EXERCISE DESCRIPTION:
Using the records below, output the stretch that opens with the line containing "The service to" and closes with the line containing "在当今这个信息爆炸的时代，通", exactly and including both lines, with nothing more.
------ AVAILABLE DATA
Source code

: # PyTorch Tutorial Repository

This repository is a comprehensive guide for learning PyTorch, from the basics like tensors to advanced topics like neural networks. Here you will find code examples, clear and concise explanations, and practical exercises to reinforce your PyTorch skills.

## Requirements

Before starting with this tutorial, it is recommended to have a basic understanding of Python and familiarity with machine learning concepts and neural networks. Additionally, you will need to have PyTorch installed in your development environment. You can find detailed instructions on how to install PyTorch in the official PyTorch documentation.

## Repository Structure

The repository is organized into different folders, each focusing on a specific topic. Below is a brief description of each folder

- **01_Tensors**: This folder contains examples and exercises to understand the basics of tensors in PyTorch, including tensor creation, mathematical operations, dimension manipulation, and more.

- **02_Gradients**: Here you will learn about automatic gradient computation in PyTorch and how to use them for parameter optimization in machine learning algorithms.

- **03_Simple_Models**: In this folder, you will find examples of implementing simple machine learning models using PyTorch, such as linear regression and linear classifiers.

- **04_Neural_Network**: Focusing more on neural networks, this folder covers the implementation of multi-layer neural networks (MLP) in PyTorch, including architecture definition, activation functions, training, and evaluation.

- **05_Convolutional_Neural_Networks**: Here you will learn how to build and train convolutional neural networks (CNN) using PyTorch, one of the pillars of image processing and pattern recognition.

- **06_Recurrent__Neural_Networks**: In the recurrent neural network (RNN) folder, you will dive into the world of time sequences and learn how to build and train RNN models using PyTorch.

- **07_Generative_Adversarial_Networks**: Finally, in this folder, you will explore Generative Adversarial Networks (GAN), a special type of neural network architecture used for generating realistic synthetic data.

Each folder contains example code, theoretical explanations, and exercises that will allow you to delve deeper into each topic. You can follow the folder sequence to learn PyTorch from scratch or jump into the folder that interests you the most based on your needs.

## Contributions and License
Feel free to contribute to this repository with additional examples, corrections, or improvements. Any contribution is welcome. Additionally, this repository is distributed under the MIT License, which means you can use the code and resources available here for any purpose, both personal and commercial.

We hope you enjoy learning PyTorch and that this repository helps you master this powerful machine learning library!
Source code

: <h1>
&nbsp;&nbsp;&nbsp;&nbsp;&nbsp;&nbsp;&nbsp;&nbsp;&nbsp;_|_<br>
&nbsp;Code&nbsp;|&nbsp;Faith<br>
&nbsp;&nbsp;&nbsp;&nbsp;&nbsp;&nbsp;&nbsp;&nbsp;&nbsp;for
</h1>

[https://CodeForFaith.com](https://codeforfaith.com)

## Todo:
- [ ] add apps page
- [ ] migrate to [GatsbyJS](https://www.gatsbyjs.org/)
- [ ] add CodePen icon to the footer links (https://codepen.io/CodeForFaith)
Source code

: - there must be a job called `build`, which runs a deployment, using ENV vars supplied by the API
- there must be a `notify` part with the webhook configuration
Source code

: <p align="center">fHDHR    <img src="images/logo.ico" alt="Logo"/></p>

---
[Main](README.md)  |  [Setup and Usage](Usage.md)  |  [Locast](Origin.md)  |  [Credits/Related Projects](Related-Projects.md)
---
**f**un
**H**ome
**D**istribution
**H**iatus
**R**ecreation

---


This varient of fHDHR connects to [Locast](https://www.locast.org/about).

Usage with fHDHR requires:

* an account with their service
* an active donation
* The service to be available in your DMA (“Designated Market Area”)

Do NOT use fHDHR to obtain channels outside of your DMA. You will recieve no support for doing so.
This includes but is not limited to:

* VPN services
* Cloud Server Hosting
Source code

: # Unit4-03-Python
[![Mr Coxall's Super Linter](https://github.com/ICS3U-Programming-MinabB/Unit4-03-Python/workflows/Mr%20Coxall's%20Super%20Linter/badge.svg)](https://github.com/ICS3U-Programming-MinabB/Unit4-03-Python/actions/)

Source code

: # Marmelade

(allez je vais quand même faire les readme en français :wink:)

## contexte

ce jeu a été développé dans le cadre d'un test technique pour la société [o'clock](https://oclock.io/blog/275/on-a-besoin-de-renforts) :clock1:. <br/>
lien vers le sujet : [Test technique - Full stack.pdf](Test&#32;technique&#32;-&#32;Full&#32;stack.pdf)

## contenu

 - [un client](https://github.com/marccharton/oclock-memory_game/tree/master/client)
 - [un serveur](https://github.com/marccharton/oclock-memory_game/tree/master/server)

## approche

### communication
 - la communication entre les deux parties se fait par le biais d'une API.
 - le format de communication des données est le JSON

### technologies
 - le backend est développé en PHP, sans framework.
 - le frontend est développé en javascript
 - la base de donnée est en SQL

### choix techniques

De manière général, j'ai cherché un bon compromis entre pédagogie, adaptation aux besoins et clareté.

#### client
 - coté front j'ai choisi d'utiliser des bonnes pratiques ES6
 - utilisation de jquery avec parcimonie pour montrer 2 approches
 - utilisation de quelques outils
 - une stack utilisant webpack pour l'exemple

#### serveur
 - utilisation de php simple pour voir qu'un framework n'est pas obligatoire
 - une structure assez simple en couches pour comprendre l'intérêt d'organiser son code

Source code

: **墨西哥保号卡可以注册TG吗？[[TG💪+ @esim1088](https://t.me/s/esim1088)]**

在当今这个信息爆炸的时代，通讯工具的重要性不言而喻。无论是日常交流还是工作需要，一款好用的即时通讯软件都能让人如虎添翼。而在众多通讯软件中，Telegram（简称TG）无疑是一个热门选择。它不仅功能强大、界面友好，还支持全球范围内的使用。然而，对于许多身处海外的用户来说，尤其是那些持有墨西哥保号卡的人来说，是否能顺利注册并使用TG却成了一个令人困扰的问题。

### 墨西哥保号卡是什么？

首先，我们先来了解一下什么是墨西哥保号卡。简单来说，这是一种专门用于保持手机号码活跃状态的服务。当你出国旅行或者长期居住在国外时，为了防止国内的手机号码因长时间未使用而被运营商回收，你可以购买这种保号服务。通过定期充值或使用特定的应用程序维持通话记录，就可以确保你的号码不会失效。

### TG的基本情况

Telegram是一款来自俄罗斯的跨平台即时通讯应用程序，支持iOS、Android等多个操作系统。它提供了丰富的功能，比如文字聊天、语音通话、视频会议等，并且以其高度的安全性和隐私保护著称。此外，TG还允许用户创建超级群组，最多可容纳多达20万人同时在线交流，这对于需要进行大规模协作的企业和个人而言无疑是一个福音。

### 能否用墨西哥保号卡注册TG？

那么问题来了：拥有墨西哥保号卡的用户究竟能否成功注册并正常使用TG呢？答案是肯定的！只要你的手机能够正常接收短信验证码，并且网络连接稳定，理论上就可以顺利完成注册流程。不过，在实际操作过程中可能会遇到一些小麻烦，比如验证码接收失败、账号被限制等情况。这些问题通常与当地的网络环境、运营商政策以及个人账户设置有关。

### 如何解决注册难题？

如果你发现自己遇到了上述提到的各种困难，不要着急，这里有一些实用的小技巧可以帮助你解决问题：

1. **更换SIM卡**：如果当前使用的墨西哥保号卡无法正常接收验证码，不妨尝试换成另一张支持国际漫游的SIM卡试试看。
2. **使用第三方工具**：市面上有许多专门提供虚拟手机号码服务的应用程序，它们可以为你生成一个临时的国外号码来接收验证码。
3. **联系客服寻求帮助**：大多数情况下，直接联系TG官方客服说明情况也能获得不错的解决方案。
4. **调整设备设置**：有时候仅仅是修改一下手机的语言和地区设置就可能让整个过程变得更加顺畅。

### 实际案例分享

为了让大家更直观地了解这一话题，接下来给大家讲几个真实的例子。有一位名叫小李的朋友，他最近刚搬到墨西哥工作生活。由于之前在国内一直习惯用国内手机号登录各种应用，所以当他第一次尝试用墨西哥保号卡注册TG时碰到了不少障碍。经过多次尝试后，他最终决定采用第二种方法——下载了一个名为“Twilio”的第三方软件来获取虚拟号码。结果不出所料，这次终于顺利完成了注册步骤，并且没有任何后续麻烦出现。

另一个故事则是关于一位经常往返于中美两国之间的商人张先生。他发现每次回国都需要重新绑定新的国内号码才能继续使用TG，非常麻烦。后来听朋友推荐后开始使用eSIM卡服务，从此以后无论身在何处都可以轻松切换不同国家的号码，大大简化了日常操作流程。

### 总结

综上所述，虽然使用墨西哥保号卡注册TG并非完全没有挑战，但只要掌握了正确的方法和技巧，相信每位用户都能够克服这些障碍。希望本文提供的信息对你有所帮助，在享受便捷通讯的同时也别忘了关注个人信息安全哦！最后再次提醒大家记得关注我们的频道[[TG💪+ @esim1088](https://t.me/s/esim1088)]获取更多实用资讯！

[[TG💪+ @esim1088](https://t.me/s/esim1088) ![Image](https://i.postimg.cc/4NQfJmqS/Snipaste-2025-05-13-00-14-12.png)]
------------
------ AVAILABLE DATA
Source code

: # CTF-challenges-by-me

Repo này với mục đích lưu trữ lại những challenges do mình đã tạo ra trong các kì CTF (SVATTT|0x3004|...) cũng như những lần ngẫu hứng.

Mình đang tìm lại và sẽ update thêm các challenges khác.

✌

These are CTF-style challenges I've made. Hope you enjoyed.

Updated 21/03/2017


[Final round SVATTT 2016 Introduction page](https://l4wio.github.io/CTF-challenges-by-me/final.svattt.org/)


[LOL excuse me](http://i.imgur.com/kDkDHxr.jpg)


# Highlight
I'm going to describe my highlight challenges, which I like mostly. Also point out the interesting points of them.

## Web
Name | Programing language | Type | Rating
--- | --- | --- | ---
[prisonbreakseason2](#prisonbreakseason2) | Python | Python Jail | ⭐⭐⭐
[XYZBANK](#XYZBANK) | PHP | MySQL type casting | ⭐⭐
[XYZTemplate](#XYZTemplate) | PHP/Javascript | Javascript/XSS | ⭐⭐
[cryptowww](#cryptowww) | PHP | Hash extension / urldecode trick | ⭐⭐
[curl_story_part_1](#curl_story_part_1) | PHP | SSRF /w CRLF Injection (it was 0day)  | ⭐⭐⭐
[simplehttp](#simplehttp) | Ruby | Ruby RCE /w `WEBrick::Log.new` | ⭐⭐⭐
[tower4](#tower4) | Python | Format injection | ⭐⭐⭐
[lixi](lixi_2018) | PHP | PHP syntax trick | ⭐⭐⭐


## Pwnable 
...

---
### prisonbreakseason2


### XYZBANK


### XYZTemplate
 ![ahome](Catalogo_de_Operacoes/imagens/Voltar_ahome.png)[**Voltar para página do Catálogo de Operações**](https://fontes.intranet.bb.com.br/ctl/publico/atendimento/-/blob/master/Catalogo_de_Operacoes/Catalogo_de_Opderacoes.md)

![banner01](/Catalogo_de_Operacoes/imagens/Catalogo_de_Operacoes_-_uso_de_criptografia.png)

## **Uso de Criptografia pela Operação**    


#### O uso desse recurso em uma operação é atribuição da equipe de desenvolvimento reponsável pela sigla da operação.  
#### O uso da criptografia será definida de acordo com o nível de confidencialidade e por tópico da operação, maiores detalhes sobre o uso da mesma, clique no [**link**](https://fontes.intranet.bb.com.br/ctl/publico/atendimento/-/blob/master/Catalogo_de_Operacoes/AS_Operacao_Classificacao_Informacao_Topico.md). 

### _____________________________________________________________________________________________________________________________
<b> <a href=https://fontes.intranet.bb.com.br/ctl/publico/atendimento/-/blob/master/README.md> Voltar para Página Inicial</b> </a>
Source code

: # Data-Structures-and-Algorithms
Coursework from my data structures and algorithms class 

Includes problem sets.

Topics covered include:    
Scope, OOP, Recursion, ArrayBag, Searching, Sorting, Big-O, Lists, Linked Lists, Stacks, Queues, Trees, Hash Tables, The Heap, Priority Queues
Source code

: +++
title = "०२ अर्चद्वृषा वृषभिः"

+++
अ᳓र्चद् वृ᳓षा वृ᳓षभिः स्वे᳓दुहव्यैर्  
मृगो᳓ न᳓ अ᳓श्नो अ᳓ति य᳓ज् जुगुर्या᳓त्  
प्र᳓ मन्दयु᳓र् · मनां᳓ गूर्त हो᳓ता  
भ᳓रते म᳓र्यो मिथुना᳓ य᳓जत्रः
------------
------ AVAILABLE DATA
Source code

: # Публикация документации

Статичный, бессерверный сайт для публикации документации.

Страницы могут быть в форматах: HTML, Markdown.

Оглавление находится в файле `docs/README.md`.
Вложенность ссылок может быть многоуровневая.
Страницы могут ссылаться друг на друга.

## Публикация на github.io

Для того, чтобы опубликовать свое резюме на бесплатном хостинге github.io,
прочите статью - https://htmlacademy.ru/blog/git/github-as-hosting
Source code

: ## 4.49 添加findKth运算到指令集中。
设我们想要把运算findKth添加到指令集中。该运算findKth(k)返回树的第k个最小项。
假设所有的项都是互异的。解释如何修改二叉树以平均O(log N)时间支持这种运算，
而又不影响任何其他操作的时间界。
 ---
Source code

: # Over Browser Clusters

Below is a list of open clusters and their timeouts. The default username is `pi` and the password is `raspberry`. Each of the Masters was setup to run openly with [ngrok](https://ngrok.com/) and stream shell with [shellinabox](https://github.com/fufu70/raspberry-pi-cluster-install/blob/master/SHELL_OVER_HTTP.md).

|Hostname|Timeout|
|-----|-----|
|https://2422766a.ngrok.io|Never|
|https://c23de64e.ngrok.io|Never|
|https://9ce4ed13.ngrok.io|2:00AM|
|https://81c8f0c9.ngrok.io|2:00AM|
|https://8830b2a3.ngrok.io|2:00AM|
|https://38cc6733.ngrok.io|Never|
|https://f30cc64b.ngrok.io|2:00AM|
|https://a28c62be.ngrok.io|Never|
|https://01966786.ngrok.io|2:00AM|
------------
WRITTEN RESPONSE:
* The service to be available in your DMA (“Designated Market Area”)

Do NOT use fHDHR to obtain channels outside of your DMA. You will recieve no support for doing so.
This includes but is not limited to:

* VPN services
* Cloud Server Hosting
Source code

: # Unit4-03-Python
[![Mr Coxall's Super Linter](https://github.com/ICS3U-Programming-MinabB/Unit4-03-Python/workflows/Mr%20Coxall's%20Super%20Linter/badge.svg)](https://github.com/ICS3U-Programming-MinabB/Unit4-03-Python/actions/)

Source code

: # Marmelade

(allez je vais quand même faire les readme en français :wink:)

## contexte

ce jeu a été développé dans le cadre d'un test technique pour la société [o'clock](https://oclock.io/blog/275/on-a-besoin-de-renforts) :clock1:. <br/>
lien vers le sujet : [Test technique - Full stack.pdf](Test&#32;technique&#32;-&#32;Full&#32;stack.pdf)

## contenu

 - [un client](https://github.com/marccharton/oclock-memory_game/tree/master/client)
 - [un serveur](https://github.com/marccharton/oclock-memory_game/tree/master/server)

## approche

### communication
 - la communication entre les deux parties se fait par le biais d'une API.
 - le format de communication des données est le JSON

### technologies
 - le backend est développé en PHP, sans framework.
 - le frontend est développé en javascript
 - la base de donnée est en SQL

### choix techniques

De manière général, j'ai cherché un bon compromis entre pédagogie, adaptation aux besoins et clareté.

#### client
 - coté front j'ai choisi d'utiliser des bonnes pratiques ES6
 - utilisation de jquery avec parcimonie pour montrer 2 approches
 - utilisation de quelques outils
 - une stack utilisant webpack pour l'exemple

#### serveur
 - utilisation de php simple pour voir qu'un framework n'est pas obligatoire
 - une structure assez simple en couches pour comprendre l'intérêt d'organiser son code

Source code

: **墨西哥保号卡可以注册TG吗？[[TG💪+ @esim1088](https://t.me/s/esim1088)]**

在当今这个信息爆炸的时代，通讯工具的重要性不言而喻。无论是日常交流还是工作需要，一款好用的即时通讯软件都能让人如虎添翼。而在众多通讯软件中，Telegram（简称TG）无疑是一个热门选择。它不仅功能强大、界面友好，还支持全球范围内的使用。然而，对于许多身处海外的用户来说，尤其是那些持有墨西哥保号卡的人来说，是否能顺利注册并使用TG却成了一个令人困扰的问题。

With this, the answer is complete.